◆ Data supplied
.....
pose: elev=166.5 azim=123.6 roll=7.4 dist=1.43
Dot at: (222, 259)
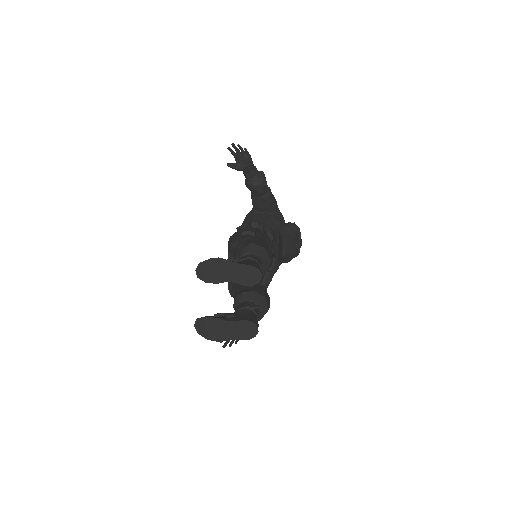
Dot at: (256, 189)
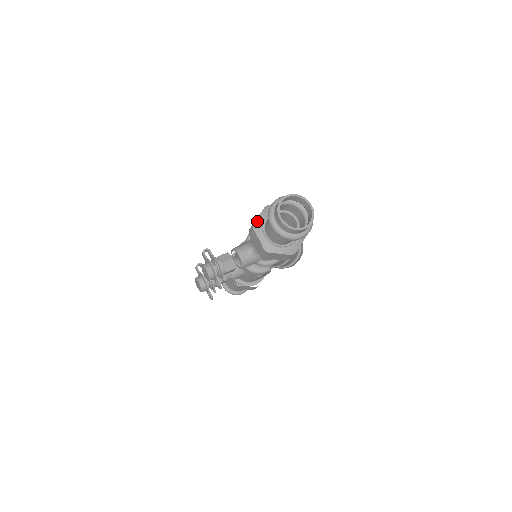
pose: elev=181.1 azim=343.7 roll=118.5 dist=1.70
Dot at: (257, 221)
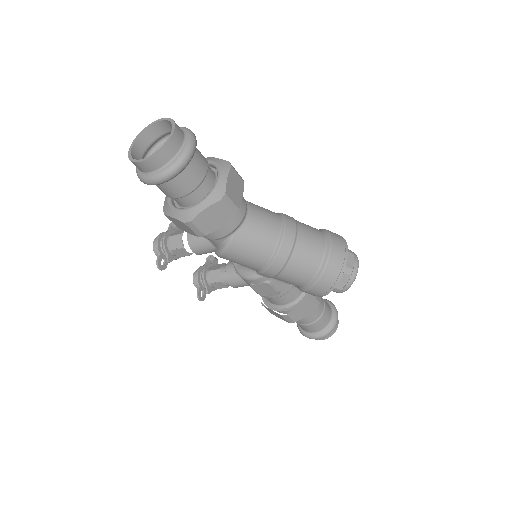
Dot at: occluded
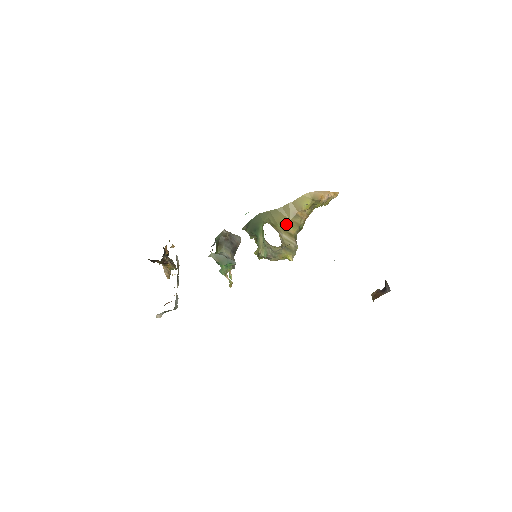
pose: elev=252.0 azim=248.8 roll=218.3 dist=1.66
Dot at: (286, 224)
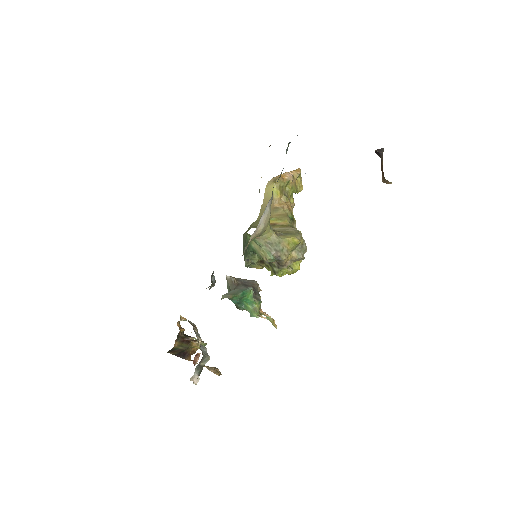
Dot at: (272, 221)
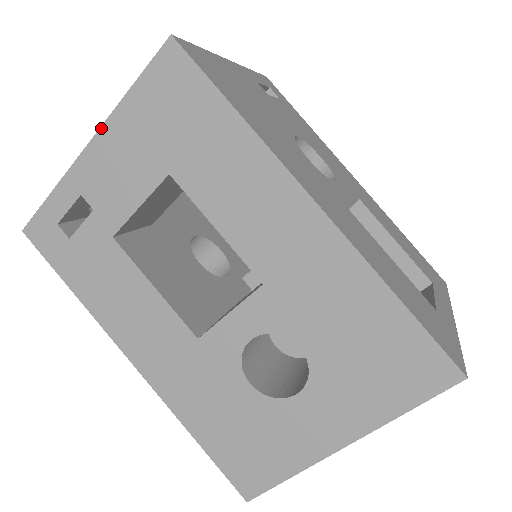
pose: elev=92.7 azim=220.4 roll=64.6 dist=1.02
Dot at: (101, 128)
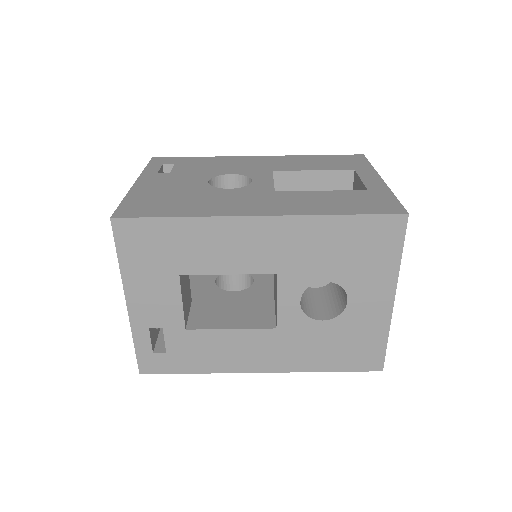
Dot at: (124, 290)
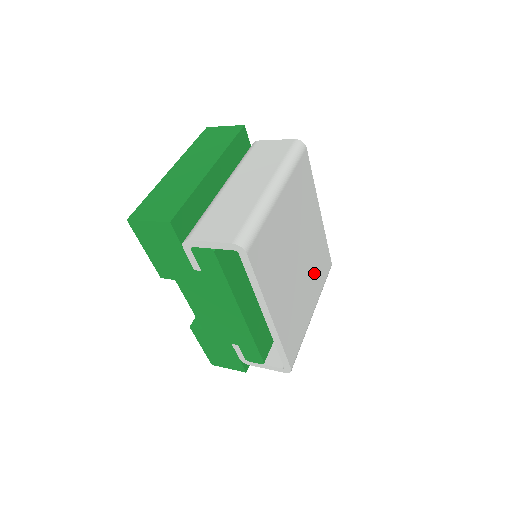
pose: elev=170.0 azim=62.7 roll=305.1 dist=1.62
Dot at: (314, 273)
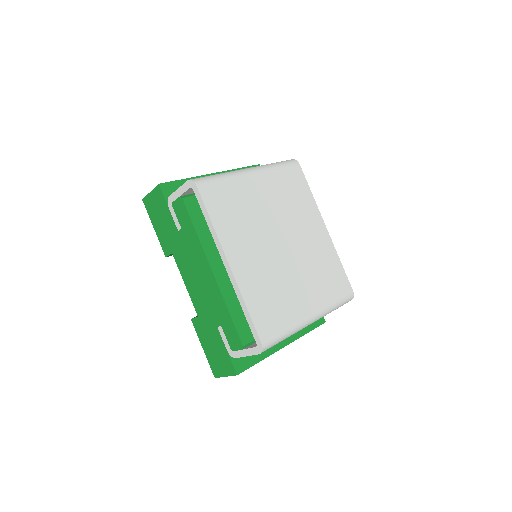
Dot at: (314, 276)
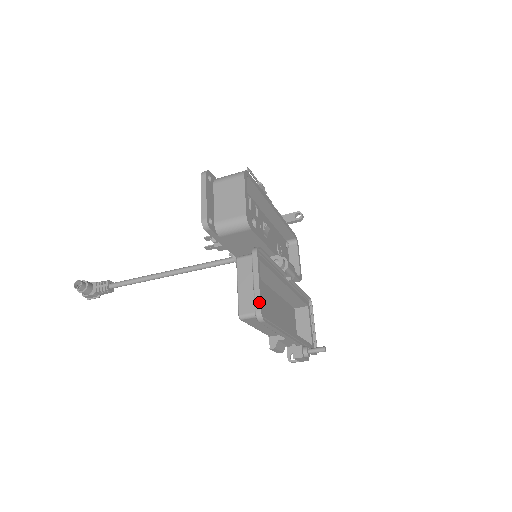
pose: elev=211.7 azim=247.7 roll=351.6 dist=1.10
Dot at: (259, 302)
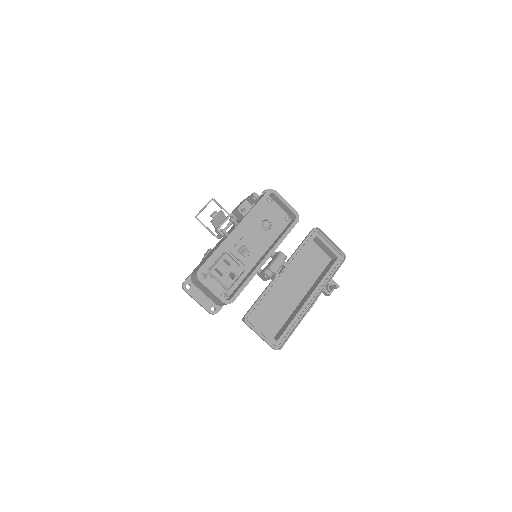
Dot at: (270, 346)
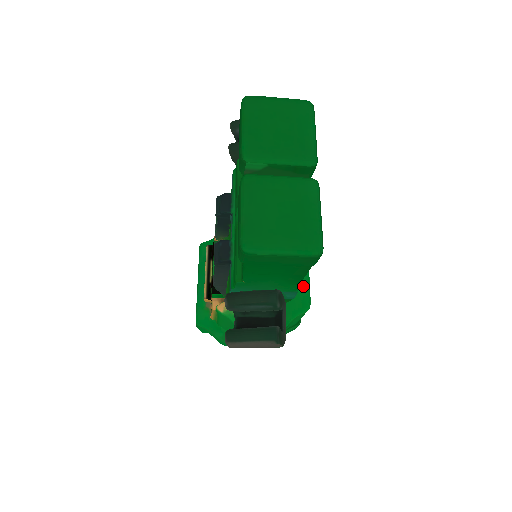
.....
◆ Requirements
Can you recast every line of the rows above as a JSON list of strings, one string per line, with blank lines skipped and the pictures left out?

◆ Output below
[
  "pose: elev=166.5 azim=123.6 roll=7.4 dist=1.43",
  "Dot at: (222, 259)",
  "Dot at: (256, 189)",
  "pose: elev=181.1 azim=343.7 roll=118.5 dist=1.70",
  "Dot at: (257, 221)",
  "Dot at: occluded",
  "pose: elev=252.0 azim=248.8 roll=218.3 dist=1.66",
  "Dot at: (286, 224)",
  "Dot at: (272, 221)",
  "pose: elev=92.7 azim=220.4 roll=64.6 dist=1.02",
  "Dot at: (101, 128)",
  "Dot at: (124, 290)",
  "pose: elev=170.0 azim=62.7 roll=305.1 dist=1.62",
  "Dot at: (314, 273)",
  "Dot at: (314, 276)",
  "pose: elev=211.7 azim=247.7 roll=351.6 dist=1.10",
  "Dot at: (259, 302)",
  "Dot at: (270, 346)"
]